China is unlikely to displace the United States as the world's greatest superpower, an investment banker from Hong Kong told the Economic Club of Minnesota on Monday.

Timothy Beardson, author of "Stumbling Giant: The Threats to China's Future," pointed to an aging population that's about 15 years from peaking, a lack of innovation, a rising cohort of young men who will not be able to find wives, a dysfunctional financial system and environmental degradation.

"By the time we move into the 2030s — 15 years from now — we'll probably be saying that China will have done pretty well if it achieves an annual economic growth rate of 2 percent," Beardson said.

China is the second-largest economy in the world, with economic growth rates of near or above 10 percent for most of the past 30 years. It is also Minnesota's second-largest trading partner, behind Canada.

Beardson, who founded the first foreign investment bank to operate in China, told an audience that included tables of 3M, Best Buy, General Mills and Cargill representatives that the fundamental challenge for the country is demographic.

Once China's population peaks in the late 2020s and begins to fall dramatically over the rest of the century, the nation will struggle to maintain economic growth.

"When China looks at the other challenges that it has in front of it, whether it's cleaning up the environment, whether it's trying to build an innovative education system or a functional financial system, it really needs to address those much-needed areas while it still has decent levels of economic growth," Beardson said.

"It's going to be a lot harder in ten years' time to be dealing with some of those issues," he said. "So I think that there's a call for urgency amongst policymakers in China which we simply haven't been seeing."

Even China's $3.5 trillion in foreign currency reserves are not necessarily a strength, Beardson said. China borrows money to buy foreign currency, mostly dollars, and the interest it gets on U.S. Treasurys is less than the interest it pays on about $3 trillion it has borrowed at home to buy the currency, he said. The Chinese government likely loses $60 billion a year on the mismatch.

"You could even say, if you want to be colorful, that China increasingly resembles the largest highly leveraged and undiversified currency hedge fund in the world," he said.

Chinese leaders acknowledge that the economy must shift away from factories and exports toward domestic consumption, services and innovation, but efforts to transform the economy have so far been unsuccessful, Beardson said. The social safety net is too thin to encourage people to spend money, and the education system is geared toward rote memorization, not the critical thinking that's necessary for invention.

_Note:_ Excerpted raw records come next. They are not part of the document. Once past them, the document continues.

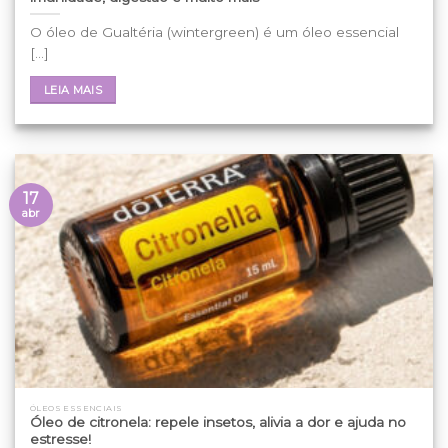
O óleo de Gualtéria (wintergreen) é um óleo essencial
[...]
LEIA MAIS
17
abr
ÓLEOS ESSENCIAIS
Óleo de citronela: repele insetos, alivia a dor e ajuda no
estresse!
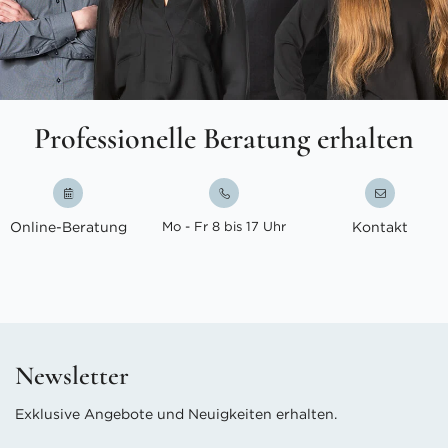
Professionelle Beratung erhalten
Online-Beratung
Mo - Fr 8 bis 17 Uhr
Kontakt
Newsletter
Exklusive Angebote und Neuigkeiten erhalten.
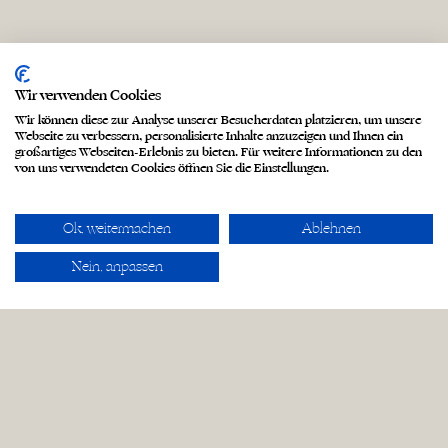
Wir verwenden Cookies
Wir können diese zur Analyse unserer Besucherdaten platzieren, um unsere
Webseite zu verbessern, personalisierte Inhalte anzuzeigen und Ihnen ein
großartiges Webseiten-Erlebnis zu bieten. Für weitere Informationen zu den
von uns verwendeten Cookies öffnen Sie die Einstellungen.
Ok, weitermachen
Ablehnen
Nein, anpassen
Hochzeitsfotograf & Videograf
Jonathan Schüßler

Part of the reason wages have been rising in China — prompting some companies to shift production to countries like Mexico — is that the workforce is shrinking. The number of births in China per year has fallen 40 percent since the 1970s, Beardson said. Over the next 15 years, the number of Chinese people over 65 will triple from 100 million to 300 million.

Older people are taken care of by their kids in China — only 1 percent of the elderly in China are in some kind of nursing home. But this will change as each working family will be responsible for four aging parents and in some cases, eight grandparents.

"The capacity of Chinese families to look after the old is markedly reducing, and of course they tend not to have siblings," Beardson said.

Because Chinese culture prefers male children over female children, there are six boys born for every five girls, Beardson said.

Soon there will be 50 million young Chinese men, generally the ones with the least education and economic opportunity, who cannot find a wife, Beardson said. This is already pushing up crime rates in major cities as young males head for urban areas.

"50 million is not that different from the entire population of France, thronging the Chinese cities — angry, inarticulate, unhappy," Beardson said. "Eventually it's going to have an effect on social stability."